==== Data records ====

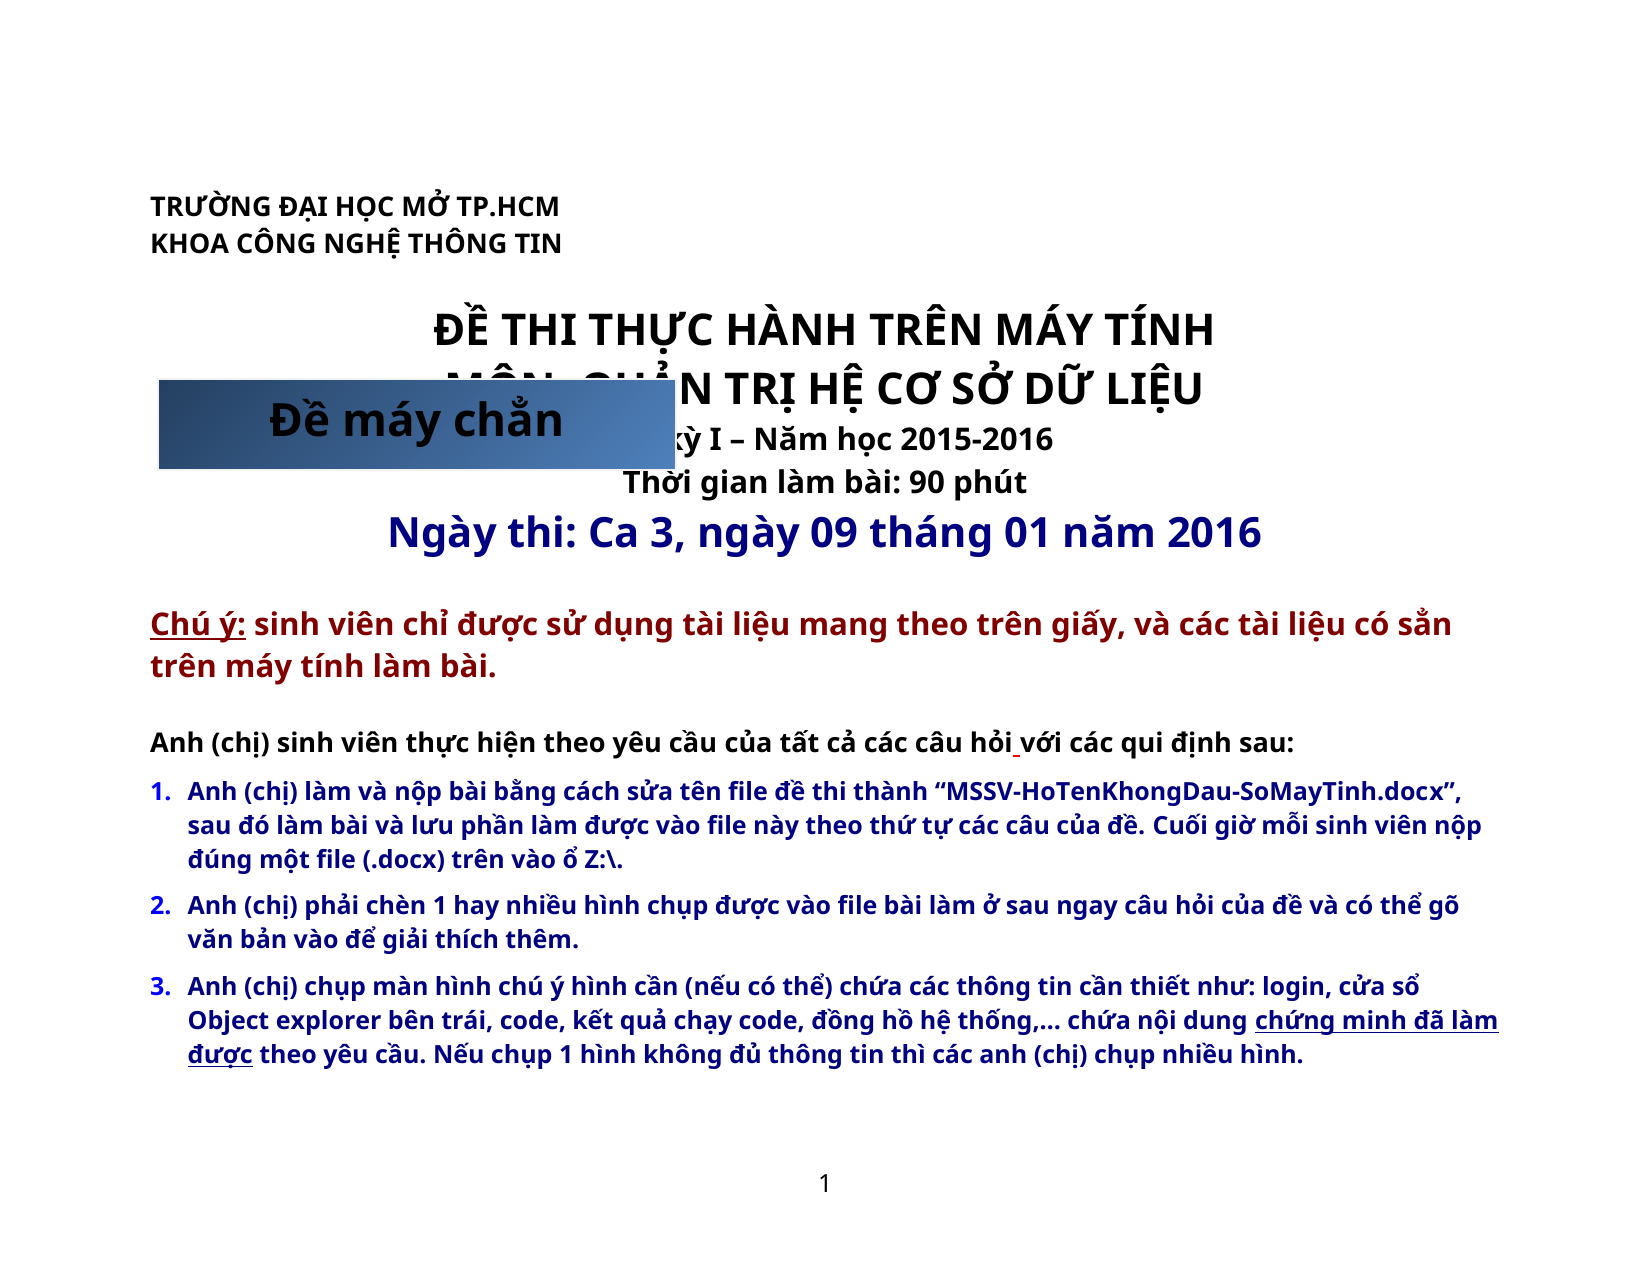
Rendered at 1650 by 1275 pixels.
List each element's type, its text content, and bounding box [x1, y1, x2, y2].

text Ngày thi: Ca 3, ngày 09 tháng 01 năm 2016 [150, 502, 1500, 559]
text Thời gian làm bài: 90 phút [150, 460, 1500, 502]
text TRƯỜNG ĐẠI HỌC MỞ TP.HCM [150, 187, 1500, 224]
text KHOA CÔNG NGHỆ THÔNG TIN [150, 224, 1500, 261]
text MÔN: QUẢN TRỊ HỆ CƠ SỞ DỮ LIỆU [150, 358, 1500, 417]
list Anh (chị) phải chèn 1 hay nhiều hình chụp được vào file bài làm ở sau ngay câu hỏi của đề và có thể gõ văn bản vào để giải thích thêm. [150, 888, 1500, 956]
text Học kỳ I – Năm học 2015-2016 [677, 417, 1500, 460]
list Anh (chị) chụp màn hình chú ý hình cần (nếu có thể) chứa các thông tin cần thiết như: login, cửa sổ Object explorer bên trái, code, kết quả chạy code, đồng hồ hệ thống,… chứa nội dung chứng minh đã làm được theo yêu cầu. Nếu chụp 1 hình không đủ thông tin thì các anh (chị) chụp nhiều hình. [150, 969, 1500, 1071]
text Anh (chị) sinh viên thực hiện theo yêu cầu của tất cả các câu hỏi với các qui định sau: [150, 724, 1500, 761]
list Anh (chị) làm và nộp bài bằng cách sửa tên file đề thi thành “MSSV-HoTenKhongDau-SoMayTinh.docx”, sau đó làm bài và lưu phần làm được vào file này theo thứ tự các câu của đề. Cuối giờ mỗi sinh viên nộp đúng một file (.docx) trên vào ổ Z:\. [150, 773, 1500, 876]
text Chú ý: sinh viên chỉ được sử dụng tài liệu mang theo trên giấy, và các tài liệu có sẳn trên máy tính làm bài. [150, 602, 1500, 687]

====

## What is required:
With the pictures excluded, restate the material exactly as it stands.

## Problem solution:
Rendered at 1650 by 1275 pixels.
List each element's type, its text content, and bounding box [x1, y1, x2, y2].

text Ngày thi: Ca 3, ngày 09 tháng 01 năm 2016 [150, 502, 1500, 559]
text Thời gian làm bài: 90 phút [150, 460, 1500, 502]
text TRƯỜNG ĐẠI HỌC MỞ TP.HCM [150, 187, 1500, 224]
text KHOA CÔNG NGHỆ THÔNG TIN [150, 224, 1500, 261]
text MÔN: QUẢN TRỊ HỆ CƠ SỞ DỮ LIỆU [150, 358, 1500, 417]
list Anh (chị) phải chèn 1 hay nhiều hình chụp được vào file bài làm ở sau ngay câu hỏi của đề và có thể gõ văn bản vào để giải thích thêm. [150, 888, 1500, 956]
text Học kỳ I – Năm học 2015-2016 [677, 417, 1500, 460]
list Anh (chị) chụp màn hình chú ý hình cần (nếu có thể) chứa các thông tin cần thiết như: login, cửa sổ Object explorer bên trái, code, kết quả chạy code, đồng hồ hệ thống,… chứa nội dung chứng minh đã làm được theo yêu cầu. Nếu chụp 1 hình không đủ thông tin thì các anh (chị) chụp nhiều hình. [150, 969, 1500, 1071]
text Anh (chị) sinh viên thực hiện theo yêu cầu của tất cả các câu hỏi với các qui định sau: [150, 724, 1500, 761]
list Anh (chị) làm và nộp bài bằng cách sửa tên file đề thi thành “MSSV-HoTenKhongDau-SoMayTinh.docx”, sau đó làm bài và lưu phần làm được vào file này theo thứ tự các câu của đề. Cuối giờ mỗi sinh viên nộp đúng một file (.docx) trên vào ổ Z:\. [150, 773, 1500, 876]
text Chú ý: sinh viên chỉ được sử dụng tài liệu mang theo trên giấy, và các tài liệu có sẳn trên máy tính làm bài. [150, 602, 1500, 687]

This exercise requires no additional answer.